++++ SELECTED EXTRACT
Open matthenry87 opened 10 months ago

matthenry87 commented 10 months ago

Describe the Enhancement

It would be great if I can deploy apps in their target environment with the native image tracing agent enabled, so that I can execute all code paths and capture all of the metadata needed for the subsequent native compilation. I know I can probably pass the arg myself, but I'm also looking for confirmation that the agent will be available in this JVM/JDK.

dmikusa commented 10 months ago

Can you provide a little extra detail here? What specific steps would you take to do this without buildpacks? Like if you were going to do a build in CI or on your laptop? Given that, I suspect we can give you some guidance on if that can be done with buildpacks and how. Thanks

tjuchniewicz commented 2 months ago

@dmikusa It's probably about building image that includes Tracing Agent . Currently to build such image we use custom Dockerfile but maybe there is a way to do it using BP parameters?

We use Buildpacks with Spring Boot plugin: https://docs.spring.io/spring-boot/maven-plugin/build-image.html#build-image. Not sure if this is correct project to ask this question.

dmikusa commented 2 months ago

Let me start by saying that the intent of Paketo buildpacks is to produce production-quality images. When you talk about including something like a tracing agent, that's not typically something you'd want in a production image.

To enable this for buildpacks, we'd have to ship an entirely different app image. Right now, the app image strips out all of the source code, JAR files, even the JVM and native image tools. These are not things you typically want in production.
++++++++
++++ EXCERPTED DATA
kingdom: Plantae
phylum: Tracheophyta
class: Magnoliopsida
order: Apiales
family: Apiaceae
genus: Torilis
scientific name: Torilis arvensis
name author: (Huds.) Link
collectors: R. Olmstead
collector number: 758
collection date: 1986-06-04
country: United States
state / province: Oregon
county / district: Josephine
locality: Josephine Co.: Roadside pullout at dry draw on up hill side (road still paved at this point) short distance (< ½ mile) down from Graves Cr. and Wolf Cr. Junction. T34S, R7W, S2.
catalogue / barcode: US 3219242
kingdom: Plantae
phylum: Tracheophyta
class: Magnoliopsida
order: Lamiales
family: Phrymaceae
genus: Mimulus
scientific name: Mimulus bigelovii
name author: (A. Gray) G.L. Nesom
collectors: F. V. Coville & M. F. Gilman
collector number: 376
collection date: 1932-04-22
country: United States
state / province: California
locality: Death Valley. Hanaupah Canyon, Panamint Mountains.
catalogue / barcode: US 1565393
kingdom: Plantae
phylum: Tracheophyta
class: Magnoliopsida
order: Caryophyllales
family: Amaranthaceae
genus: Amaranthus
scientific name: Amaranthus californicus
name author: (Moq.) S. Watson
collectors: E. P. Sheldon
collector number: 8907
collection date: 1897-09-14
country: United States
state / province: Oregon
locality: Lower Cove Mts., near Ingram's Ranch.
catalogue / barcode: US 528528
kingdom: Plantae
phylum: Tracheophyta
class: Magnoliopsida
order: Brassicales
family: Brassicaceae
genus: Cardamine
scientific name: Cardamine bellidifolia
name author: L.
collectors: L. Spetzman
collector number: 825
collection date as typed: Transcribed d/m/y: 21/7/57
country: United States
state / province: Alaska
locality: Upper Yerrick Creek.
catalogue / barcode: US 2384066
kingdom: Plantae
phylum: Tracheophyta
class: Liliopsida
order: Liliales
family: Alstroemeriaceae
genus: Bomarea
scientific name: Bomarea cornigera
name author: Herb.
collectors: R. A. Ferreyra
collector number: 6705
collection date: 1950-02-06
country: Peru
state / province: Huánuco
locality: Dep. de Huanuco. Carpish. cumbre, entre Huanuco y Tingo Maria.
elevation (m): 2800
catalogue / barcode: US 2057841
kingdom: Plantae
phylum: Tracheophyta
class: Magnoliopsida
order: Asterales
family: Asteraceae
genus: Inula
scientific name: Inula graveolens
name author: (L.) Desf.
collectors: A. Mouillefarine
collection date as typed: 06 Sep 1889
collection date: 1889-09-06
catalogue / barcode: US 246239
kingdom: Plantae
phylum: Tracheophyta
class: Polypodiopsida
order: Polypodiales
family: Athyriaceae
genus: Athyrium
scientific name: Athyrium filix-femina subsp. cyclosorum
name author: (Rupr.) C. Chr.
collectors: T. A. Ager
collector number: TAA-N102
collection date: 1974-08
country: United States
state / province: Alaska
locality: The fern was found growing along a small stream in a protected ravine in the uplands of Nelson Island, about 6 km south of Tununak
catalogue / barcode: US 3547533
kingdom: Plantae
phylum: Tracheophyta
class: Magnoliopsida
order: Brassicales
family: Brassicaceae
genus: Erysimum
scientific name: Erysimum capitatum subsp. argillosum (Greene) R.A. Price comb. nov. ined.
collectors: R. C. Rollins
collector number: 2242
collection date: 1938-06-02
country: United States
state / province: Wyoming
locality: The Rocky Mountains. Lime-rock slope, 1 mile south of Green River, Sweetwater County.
++++++++
**ACTION ITEM**
From the tracing agent discussion, reproduce the passage starting at "To enable this" and ending at "want in production.".

**SOLUTION FOR THIS EXERCISE**
To enable this for buildpacks, we'd have to ship an entirely different app image. Right now, the app image strips out all of the source code, JAR files, even the JVM and native image tools. These are not things you typically want in production.